------ GIVEN TEXT ------
In 2019, the UN published a landmark report entitled ‘Fiduciary duty in the 21st Century’ which demonstrates the organic nature of the duty and that it is essential for its evolution alongside changes in society. The report concluded that “Failing to consider all long-term investment value drivers, including ESG issues, is a failure of fiduciary duty”. This means the long-held assumption by institutional investors, that ESG issues are irrelevant to their portfolios, is no longer supported.  And more controversially investors who are not delivering on ESG issues are failing in their fiduciary duty.
------ DATASET EXCERPT ------
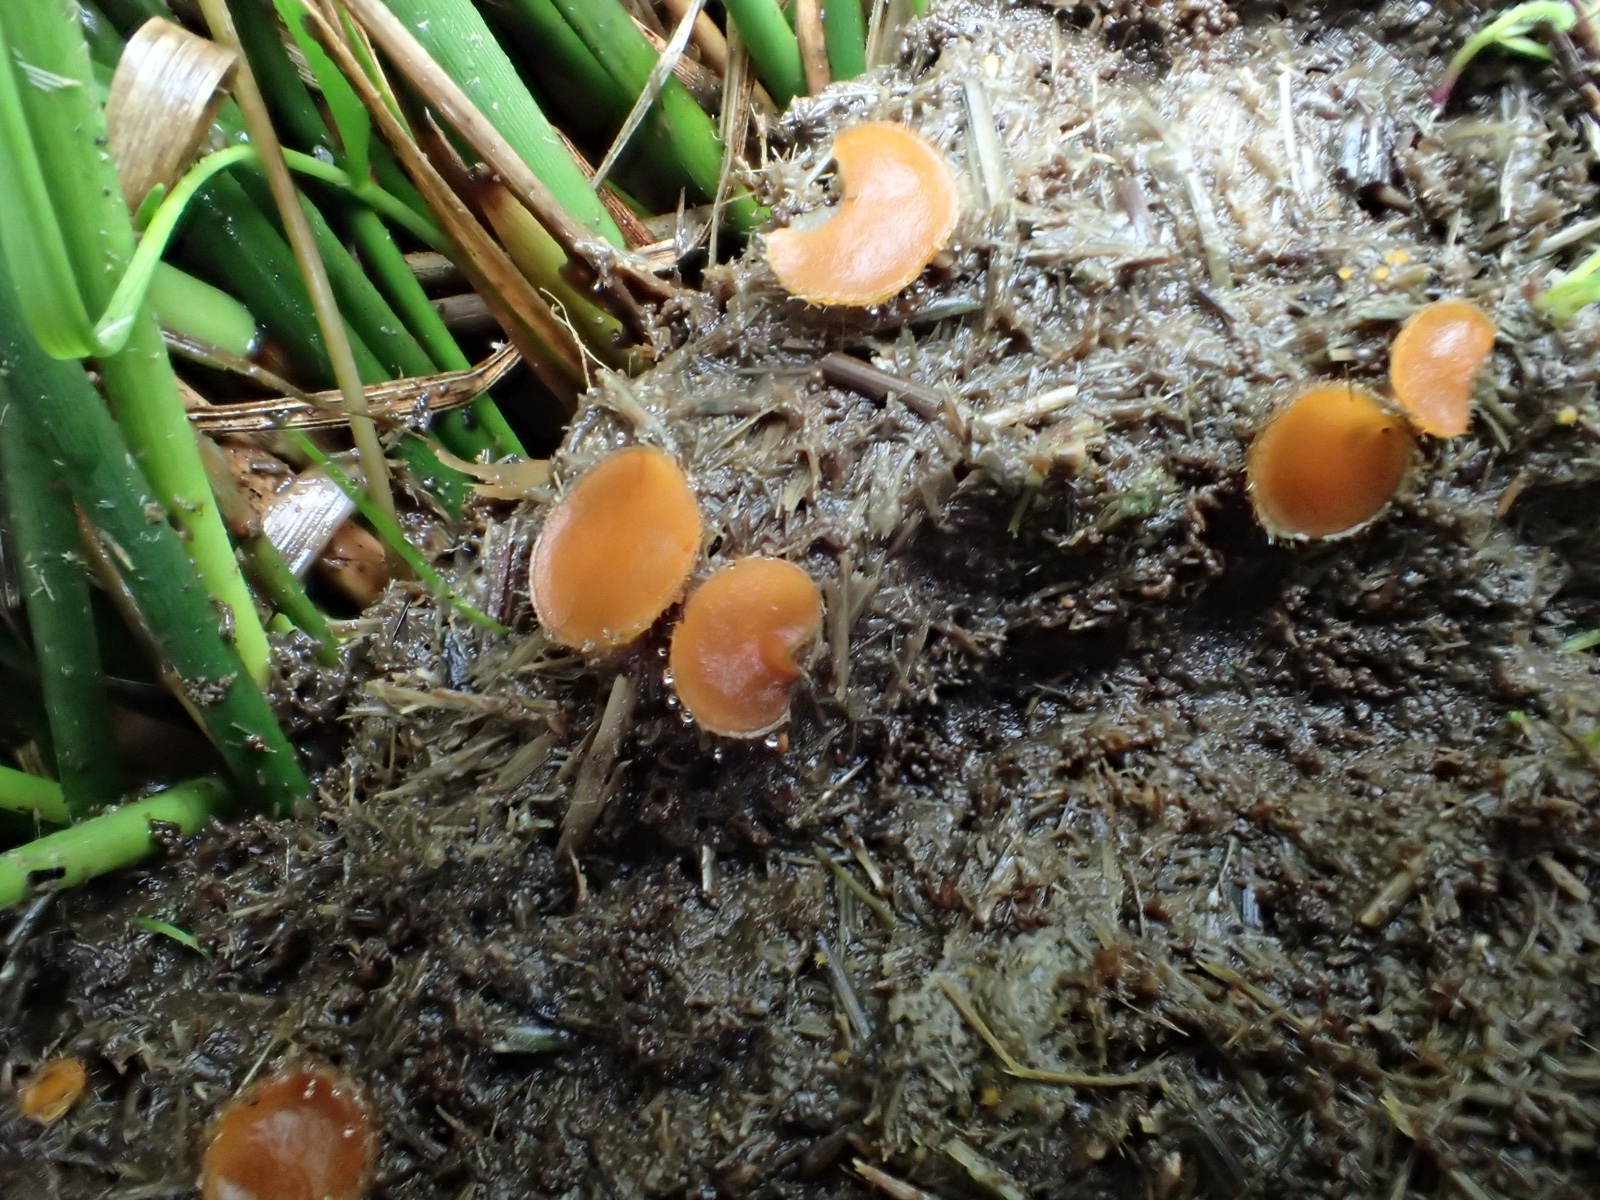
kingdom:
------
### PROBLEM SET
A. In the passage on fiduciary duty, swap "institutional investors" for "asset managers" and write out everything from "In 2019, the" down to "their fiduciary duty.".
B. Answer these questions from the fiduciary duty passage:
(i) In what year did the UN publish its report?
(ii) What was the report titled?
(iii) Which long-held assumption does the passage say is no longer supported?

### RESPONSES TO THE EXERCISE
A.
In 2019, the UN published a landmark report entitled ‘Fiduciary duty in the 21st Century’ which demonstrates the organic nature of the duty and that it is essential for its evolution alongside changes in society. The report concluded that “Failing to consider all long-term investment value drivers, including ESG issues, is a failure of fiduciary duty”. This means the long-held assumption by asset managers, that ESG issues are irrelevant to their portfolios, is no longer supported.  And more controversially investors who are not delivering on ESG issues are failing in their fiduciary duty.

B.
(i) 2019
(ii) ‘Fiduciary duty in the 21st Century’
(iii) The assumption by institutional investors that ESG issues are irrelevant to their portfolios